Here’s a basic illustration of it.
So, lets look at some results for example.
{
"docs": [
{
"distance": 0.20637469859399163,
"distance_score": 1000,
"name": "Brenda's French Soul Food"
},
{
"distance": 0.08686129174919746,
"distance_score": 1000,
"name": "Chambers Eat + Drink"
},
{
"distance": 0.1812205524350946,
"distance_score": 1000,
"name": "Lers Ros Thai"
},
{
"distance": 0.06320259257621294,
"distance_score": 1000,
"name": "Saigon Sandwiches"
},
{
"distance": 0.11542846457258274,
"distance_score": 1000,
"name": "Turtle Tower Restaurant"
},
{
"distance": 0.2105972668549029,
"distance_score": 1000,
"name": "Olive"
},
{
"distance": 0.21655948230840996,
"distance_score": 1000,
"name": "Philz Coffee - Golden Gate"
},
{
"distance": 0.13191153597807037,
"distance_score": 1000,
"name": "Pagolac"
},
{
"distance": 0.2152692626334937,
"distance_score": 1000,
"name": "Sai Jai Thai Restaurant"
},
{
"distance": 0.21263741323062255,
"distance_score": 1000,
"name": "Zen Yai Thai"
}
]
}
As you can see from this result set, the items in the same distance claster are being scored the same distance_score
and sorted by our internal scoring system.
This gives the user a great sort, sorting by “Popular places around me”, not necesarily just by distance.
Code
After digging through SOLR source code quite a bit, I have found the 2 classes that do the distance calculation and return the result to the user.
- GeoDistValueSourceParser.java [Github]
- HaversineConstFunction.java [Github]
I grabbed those 2 classes into a new Java project, then, instead of just returning the distance I checked the distance for the rings/cluster assignment and returned this number to the result set.

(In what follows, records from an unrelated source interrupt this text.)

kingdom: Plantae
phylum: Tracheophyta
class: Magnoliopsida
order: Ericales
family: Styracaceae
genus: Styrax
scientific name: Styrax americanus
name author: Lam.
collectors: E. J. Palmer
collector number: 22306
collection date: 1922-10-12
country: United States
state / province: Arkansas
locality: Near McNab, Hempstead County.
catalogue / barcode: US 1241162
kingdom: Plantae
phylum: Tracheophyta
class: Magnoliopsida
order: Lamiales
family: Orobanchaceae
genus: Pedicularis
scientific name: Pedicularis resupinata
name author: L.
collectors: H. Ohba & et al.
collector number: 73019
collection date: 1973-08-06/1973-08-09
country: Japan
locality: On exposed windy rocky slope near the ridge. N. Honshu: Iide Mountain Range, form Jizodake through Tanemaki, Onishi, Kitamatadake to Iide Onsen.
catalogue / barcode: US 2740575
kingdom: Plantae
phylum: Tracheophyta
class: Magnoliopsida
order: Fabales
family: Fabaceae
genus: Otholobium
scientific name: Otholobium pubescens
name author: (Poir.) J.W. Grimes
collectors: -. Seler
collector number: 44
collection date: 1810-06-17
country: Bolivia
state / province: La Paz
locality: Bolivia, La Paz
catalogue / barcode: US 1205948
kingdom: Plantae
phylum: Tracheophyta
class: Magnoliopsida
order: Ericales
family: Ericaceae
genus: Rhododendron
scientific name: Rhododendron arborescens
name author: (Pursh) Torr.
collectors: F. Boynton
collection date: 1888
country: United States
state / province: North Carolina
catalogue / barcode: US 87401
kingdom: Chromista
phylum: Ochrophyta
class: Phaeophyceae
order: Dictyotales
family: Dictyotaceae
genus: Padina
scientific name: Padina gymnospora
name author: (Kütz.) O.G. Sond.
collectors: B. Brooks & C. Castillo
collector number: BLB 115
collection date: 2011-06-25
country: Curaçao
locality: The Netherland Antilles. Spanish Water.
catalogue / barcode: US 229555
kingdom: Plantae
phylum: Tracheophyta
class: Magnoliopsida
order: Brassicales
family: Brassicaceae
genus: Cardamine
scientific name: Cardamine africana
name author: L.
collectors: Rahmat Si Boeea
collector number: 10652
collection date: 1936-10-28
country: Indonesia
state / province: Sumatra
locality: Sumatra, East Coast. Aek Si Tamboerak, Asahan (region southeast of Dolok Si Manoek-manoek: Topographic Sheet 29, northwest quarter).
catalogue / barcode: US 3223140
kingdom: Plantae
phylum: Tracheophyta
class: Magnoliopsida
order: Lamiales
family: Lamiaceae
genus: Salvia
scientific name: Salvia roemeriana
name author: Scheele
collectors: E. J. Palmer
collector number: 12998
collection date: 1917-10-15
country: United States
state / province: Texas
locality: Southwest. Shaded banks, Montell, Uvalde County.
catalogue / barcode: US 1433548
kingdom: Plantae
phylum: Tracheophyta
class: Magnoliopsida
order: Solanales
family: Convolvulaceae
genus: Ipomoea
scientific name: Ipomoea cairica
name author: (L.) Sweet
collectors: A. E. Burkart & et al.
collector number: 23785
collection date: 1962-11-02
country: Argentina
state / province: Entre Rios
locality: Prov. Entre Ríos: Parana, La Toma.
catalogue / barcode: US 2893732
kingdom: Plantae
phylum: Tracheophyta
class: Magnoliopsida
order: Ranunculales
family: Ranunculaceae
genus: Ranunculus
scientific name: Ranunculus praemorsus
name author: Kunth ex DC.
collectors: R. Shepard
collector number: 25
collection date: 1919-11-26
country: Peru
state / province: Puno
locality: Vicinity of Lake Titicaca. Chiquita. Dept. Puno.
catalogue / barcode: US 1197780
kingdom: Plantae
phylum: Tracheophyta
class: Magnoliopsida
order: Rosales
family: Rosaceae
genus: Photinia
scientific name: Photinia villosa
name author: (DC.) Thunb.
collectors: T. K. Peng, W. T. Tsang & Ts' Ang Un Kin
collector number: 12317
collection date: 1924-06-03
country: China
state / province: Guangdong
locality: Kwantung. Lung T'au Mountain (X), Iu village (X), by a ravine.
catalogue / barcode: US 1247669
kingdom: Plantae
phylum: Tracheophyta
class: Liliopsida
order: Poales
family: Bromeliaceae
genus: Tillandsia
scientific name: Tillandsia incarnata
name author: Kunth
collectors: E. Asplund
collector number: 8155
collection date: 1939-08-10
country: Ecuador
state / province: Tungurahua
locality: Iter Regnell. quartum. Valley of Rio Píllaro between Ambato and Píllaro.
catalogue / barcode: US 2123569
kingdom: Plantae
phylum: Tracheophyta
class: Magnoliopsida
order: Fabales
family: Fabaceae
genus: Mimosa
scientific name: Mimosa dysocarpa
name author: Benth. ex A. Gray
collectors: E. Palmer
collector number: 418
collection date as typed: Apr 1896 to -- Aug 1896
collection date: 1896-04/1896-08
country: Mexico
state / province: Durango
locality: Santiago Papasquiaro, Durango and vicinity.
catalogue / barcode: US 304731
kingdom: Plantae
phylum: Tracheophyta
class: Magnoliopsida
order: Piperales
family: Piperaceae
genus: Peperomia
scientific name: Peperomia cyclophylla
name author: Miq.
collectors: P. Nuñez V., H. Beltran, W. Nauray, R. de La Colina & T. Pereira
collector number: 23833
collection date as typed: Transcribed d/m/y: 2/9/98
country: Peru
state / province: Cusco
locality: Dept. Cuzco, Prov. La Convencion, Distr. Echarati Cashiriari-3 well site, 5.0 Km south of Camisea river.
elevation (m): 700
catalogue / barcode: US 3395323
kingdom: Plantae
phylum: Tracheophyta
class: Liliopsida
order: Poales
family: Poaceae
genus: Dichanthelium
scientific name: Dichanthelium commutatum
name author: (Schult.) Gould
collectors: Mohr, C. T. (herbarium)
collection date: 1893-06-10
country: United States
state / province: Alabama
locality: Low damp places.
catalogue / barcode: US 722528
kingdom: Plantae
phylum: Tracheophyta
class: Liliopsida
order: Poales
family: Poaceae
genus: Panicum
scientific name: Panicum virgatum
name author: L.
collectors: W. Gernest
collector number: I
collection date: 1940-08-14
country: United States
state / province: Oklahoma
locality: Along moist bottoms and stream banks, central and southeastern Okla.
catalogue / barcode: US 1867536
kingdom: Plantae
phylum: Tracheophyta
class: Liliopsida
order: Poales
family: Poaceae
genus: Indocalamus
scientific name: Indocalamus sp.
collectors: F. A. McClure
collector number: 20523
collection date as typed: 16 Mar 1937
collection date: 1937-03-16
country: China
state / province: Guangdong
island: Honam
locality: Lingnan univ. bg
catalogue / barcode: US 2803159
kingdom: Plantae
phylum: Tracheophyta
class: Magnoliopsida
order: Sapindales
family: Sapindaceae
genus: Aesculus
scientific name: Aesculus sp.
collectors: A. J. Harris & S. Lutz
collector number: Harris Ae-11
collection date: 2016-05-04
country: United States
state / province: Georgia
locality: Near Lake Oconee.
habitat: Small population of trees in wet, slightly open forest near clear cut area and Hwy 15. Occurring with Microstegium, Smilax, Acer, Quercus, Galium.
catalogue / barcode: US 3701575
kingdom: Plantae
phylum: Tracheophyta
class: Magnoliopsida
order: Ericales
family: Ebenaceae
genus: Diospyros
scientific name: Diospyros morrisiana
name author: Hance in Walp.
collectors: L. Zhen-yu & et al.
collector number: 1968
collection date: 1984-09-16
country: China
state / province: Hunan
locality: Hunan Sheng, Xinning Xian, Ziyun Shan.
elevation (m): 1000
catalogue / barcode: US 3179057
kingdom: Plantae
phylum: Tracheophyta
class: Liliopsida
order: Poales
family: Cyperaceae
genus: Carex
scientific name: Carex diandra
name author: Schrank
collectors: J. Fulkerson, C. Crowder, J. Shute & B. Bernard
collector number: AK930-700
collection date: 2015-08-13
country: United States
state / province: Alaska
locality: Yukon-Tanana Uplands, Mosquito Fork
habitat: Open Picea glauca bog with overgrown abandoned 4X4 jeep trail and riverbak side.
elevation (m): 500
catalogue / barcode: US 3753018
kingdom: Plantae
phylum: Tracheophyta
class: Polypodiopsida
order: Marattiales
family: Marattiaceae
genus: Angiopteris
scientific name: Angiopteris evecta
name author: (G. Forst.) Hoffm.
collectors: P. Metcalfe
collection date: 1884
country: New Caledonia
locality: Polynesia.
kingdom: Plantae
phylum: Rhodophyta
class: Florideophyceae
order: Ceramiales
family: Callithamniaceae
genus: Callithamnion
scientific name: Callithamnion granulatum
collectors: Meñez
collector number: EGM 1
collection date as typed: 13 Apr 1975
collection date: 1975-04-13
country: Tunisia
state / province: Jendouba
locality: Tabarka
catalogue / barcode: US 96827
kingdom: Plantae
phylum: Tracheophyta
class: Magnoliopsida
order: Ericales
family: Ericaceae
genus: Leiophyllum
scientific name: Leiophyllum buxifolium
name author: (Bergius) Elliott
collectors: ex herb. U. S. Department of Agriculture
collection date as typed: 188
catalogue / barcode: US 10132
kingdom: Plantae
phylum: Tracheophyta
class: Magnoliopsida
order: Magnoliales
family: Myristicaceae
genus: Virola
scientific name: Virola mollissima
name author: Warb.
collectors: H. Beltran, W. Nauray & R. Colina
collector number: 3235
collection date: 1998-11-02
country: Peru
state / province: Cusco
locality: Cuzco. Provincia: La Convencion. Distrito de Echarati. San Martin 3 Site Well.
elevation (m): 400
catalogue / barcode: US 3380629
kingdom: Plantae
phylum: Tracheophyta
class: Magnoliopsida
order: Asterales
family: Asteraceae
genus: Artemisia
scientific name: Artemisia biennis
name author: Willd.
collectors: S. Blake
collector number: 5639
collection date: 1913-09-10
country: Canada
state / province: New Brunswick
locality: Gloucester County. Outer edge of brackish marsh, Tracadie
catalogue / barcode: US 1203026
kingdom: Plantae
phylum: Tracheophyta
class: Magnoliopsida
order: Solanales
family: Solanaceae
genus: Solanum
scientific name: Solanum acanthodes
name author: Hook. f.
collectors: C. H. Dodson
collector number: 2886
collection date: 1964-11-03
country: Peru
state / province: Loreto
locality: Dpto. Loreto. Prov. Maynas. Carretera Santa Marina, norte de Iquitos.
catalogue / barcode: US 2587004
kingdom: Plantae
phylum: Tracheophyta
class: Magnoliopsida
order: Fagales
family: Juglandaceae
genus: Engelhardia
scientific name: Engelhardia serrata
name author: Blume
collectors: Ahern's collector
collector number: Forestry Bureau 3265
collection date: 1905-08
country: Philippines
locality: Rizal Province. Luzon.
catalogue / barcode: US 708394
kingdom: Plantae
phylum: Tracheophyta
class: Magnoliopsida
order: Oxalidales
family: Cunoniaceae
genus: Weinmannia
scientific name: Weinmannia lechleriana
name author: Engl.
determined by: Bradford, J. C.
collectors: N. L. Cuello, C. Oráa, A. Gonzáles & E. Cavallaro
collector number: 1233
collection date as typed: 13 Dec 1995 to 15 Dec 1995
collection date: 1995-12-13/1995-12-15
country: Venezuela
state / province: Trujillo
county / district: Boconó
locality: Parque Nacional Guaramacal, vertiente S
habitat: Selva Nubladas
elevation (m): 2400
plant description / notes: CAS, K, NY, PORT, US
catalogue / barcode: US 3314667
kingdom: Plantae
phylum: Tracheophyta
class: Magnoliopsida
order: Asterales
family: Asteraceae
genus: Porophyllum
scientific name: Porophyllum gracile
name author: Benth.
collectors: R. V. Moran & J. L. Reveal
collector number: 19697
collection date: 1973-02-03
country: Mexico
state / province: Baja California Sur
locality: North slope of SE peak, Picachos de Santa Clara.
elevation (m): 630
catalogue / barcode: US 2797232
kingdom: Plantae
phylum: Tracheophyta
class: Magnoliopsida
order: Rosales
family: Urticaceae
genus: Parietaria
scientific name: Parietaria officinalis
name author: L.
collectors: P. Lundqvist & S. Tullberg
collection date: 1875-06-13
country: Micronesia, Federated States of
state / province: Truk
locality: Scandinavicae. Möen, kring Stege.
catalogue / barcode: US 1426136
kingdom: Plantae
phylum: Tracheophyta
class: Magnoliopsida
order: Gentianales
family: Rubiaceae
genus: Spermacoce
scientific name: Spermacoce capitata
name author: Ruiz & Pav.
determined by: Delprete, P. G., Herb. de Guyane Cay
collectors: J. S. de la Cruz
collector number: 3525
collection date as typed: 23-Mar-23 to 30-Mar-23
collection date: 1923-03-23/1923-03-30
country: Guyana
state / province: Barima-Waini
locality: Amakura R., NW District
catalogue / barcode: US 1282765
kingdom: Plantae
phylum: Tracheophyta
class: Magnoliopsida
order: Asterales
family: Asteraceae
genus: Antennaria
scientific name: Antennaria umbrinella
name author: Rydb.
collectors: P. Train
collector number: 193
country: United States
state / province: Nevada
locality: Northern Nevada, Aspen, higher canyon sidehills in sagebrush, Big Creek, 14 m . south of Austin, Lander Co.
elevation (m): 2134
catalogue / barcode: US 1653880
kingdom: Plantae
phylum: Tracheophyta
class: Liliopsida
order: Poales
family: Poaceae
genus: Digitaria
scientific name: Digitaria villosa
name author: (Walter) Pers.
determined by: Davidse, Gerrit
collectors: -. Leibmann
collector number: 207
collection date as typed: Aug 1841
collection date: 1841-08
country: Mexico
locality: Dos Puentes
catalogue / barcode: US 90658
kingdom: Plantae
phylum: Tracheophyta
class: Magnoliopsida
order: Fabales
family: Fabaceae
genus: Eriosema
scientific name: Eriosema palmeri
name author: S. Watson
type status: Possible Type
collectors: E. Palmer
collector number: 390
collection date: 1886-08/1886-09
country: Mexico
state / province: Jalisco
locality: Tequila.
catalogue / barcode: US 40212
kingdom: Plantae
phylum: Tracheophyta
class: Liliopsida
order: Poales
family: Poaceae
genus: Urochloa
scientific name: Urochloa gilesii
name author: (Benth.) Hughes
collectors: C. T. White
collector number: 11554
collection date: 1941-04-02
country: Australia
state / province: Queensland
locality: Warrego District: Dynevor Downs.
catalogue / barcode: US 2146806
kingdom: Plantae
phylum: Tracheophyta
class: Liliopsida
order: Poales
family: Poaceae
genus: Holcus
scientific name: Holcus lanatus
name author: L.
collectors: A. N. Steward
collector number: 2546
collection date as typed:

After doing that, you need to compile your JAR and make a bit of configuration changes in SOLR.
Adding the lib folder as another source for classes
<lib dir="./lib" />
In solrconfig.xml
, this line is usually commented out, uncommenting it means that now {core-name}/lib
is a directory in which SOLR will search for custom JARs.
Adding a function that you can call
<valueSourceParser name="distanceScore"
class="com.gogobot.DistanceParser" />
This will add a new valueSourceParser
that we can call using the distanceScore
which will be parsed by com.gogobot.DistanceParser
.
Summing up
-
When you get a feature like this as an engineer, you need to leave your comfort zone. Even if your thought is to do in in memory later, you need to look at the bigger picture, think of the entire feature and implement the feature in the most appropriate language.
-
I had real fun digging through the source code for SOLR, it is very different from digging through rails source code or any other big Ruby project out there.
-
Finding documentation around adding a
valueSourceParser
wasn’t trivial, seems it should be easier. -
I don’t know whether this would be easier with ElasticSearch, but seems that the documentation is better and the community is more vibrant.
Open source
The code is open source here: gogobot/solr-distance-cluster.